Yesterday was spent with two hairy beasts and Ray Smith, Hugh Fearnley Whittingstall's butcher on River Cottage. I had joined one of the School's short courses. The deer, a white Fallow and a Roe buck hung from a steel frame in the butchery downstairs as Ray introduced himself. Seven of us eagerly watched in anticipation as Ray flayed the soft, white hide, and began to break down the carcass of the larger deceased deer.

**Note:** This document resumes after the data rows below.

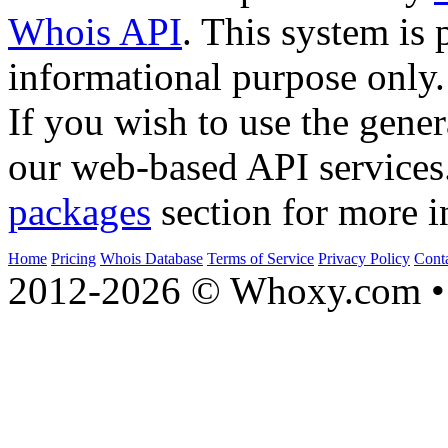
Whois API
. This system is 
informational purpose only.
If you wish to use the gener
our web-based API services
packages
section for more i
Home
Pricing
Whois Database
Terms of Service
Privacy Policy
Cont
2012-2026 © Whoxy.com • 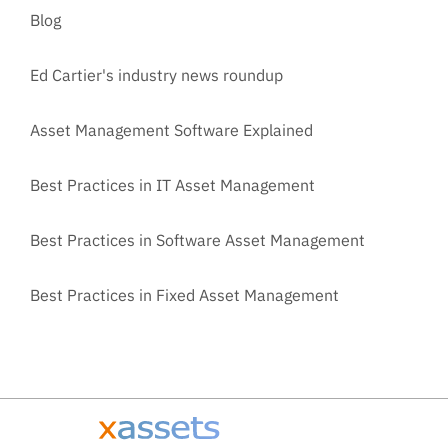
Blog
Ed Cartier's industry news roundup
Asset Management Software Explained
Best Practices in IT Asset Management
Best Practices in Software Asset Management
Best Practices in Fixed Asset Management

The haunches were carefully jointed into silverside and topside, using an almost forgotten technique know as seam butchery. Almost forgotten in the UK but actually still common place on the Continent, seam butchery follows the lines of silverskin in meat which separate each muscle of the animal and gives smaller cuts of meat with far more superior cooking qualities. For lunch the topside was wrapped in Pancetta and roasted, and the Striploin seared, giving an almost burnt outside, with a deep ruby centre. Easily the very best Vension I've eaten.
During the afternoon the pluck (lungs, liver, heart and spleen) was blended with oatmeal, stock and spices, stuffed into casings and poached to create an aromatic haggis.
That was the Fallow deer seen to, but now the little Roe buck needed skinning. I took Rays knife and under his instruction started working the knife between the hide and the leg muscles. Between the seven of us the deer was eventually skinned, and revealed a much leaner animal than the Fallow.
I cycled home with the hide from the Roe buck and a bag full of sausages for supper.
My plan is to salt and dry the skin. I think I need some chemicals to stop the hairs falling out, although I'm not too sure. Prehistoric people dried animal skins without chemicals. But they probably also smelt pretty awful.